== Assignment ==
Below are some entries. Copy each line that holds the string "Teatro".

Dataset entries:
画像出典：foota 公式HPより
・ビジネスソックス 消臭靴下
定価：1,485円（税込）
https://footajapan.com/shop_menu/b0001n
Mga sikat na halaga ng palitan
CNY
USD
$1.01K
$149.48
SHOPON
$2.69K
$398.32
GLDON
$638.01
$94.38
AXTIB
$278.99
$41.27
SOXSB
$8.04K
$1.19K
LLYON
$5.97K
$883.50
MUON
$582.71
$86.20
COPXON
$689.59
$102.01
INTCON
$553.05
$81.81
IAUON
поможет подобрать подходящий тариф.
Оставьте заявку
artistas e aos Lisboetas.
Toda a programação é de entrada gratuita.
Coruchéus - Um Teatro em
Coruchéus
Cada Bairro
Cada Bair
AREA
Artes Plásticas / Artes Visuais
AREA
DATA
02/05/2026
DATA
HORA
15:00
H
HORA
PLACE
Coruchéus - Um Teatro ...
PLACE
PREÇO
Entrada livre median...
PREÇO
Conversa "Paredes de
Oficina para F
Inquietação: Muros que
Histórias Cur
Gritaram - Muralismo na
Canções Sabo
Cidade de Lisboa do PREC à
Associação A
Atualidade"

* * *

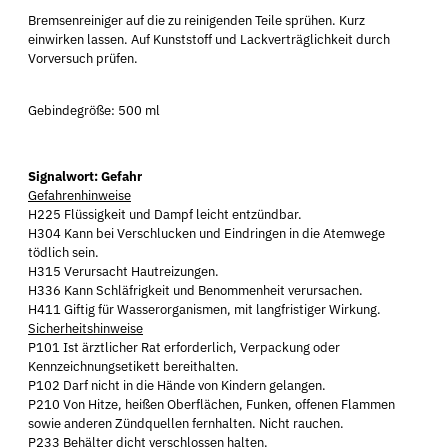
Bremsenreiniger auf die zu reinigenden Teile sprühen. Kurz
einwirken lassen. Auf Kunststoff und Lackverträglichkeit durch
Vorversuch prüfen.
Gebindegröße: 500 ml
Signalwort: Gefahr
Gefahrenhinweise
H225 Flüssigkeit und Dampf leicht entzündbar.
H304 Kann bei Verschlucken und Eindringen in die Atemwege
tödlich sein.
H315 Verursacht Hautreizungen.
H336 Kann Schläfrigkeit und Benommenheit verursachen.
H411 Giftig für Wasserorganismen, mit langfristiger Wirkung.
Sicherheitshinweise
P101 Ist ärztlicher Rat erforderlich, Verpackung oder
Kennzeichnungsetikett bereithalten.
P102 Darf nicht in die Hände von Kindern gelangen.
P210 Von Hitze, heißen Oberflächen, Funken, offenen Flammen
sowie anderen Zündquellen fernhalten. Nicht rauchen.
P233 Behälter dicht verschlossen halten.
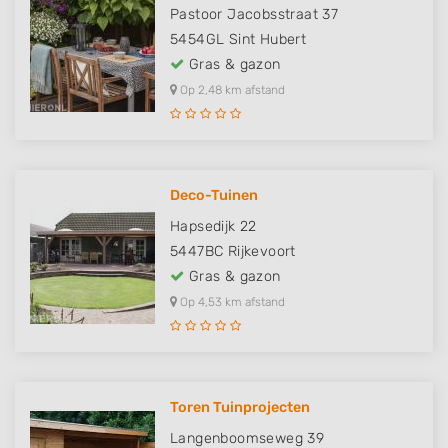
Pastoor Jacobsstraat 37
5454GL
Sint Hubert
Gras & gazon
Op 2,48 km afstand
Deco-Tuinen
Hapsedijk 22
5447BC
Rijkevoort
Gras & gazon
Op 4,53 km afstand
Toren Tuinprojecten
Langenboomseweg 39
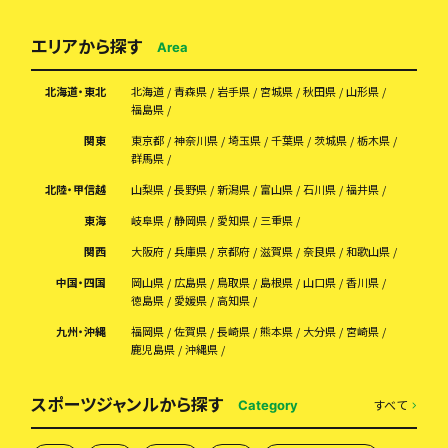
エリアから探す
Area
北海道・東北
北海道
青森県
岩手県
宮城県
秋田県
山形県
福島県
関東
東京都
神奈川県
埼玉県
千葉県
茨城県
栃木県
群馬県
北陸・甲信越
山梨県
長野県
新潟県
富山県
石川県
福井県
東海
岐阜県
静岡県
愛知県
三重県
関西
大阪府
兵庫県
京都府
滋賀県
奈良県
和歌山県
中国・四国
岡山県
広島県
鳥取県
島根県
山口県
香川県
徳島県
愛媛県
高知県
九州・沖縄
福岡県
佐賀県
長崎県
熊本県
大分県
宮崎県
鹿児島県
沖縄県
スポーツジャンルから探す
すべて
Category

==

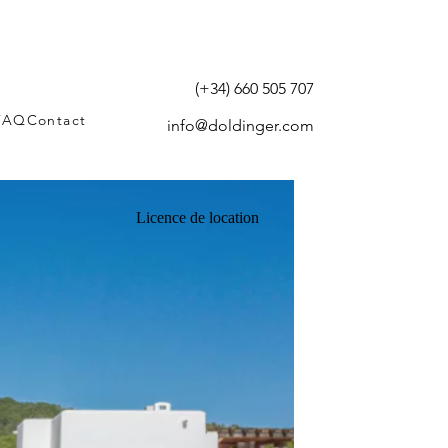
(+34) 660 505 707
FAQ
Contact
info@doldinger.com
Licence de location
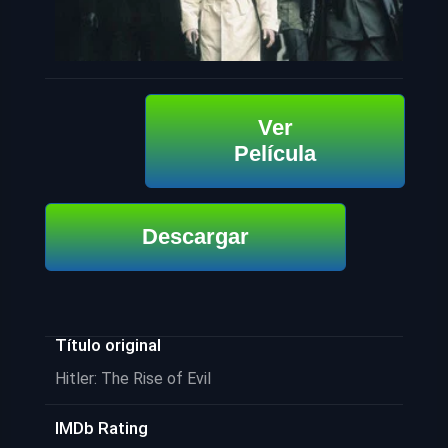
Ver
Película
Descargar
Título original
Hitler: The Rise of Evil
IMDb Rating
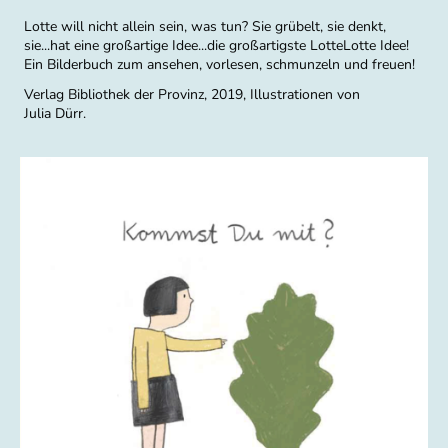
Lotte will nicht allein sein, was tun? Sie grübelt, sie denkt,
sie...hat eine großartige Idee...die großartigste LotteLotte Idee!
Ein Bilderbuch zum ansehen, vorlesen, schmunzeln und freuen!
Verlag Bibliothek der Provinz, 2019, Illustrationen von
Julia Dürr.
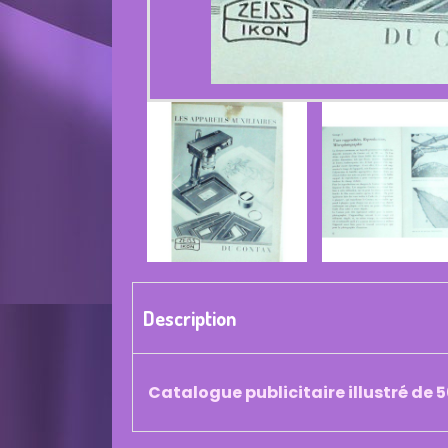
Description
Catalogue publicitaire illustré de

== Response to the exercise ==
Coruchéus - Um Teatro em
Coruchéus - Um Teatro ...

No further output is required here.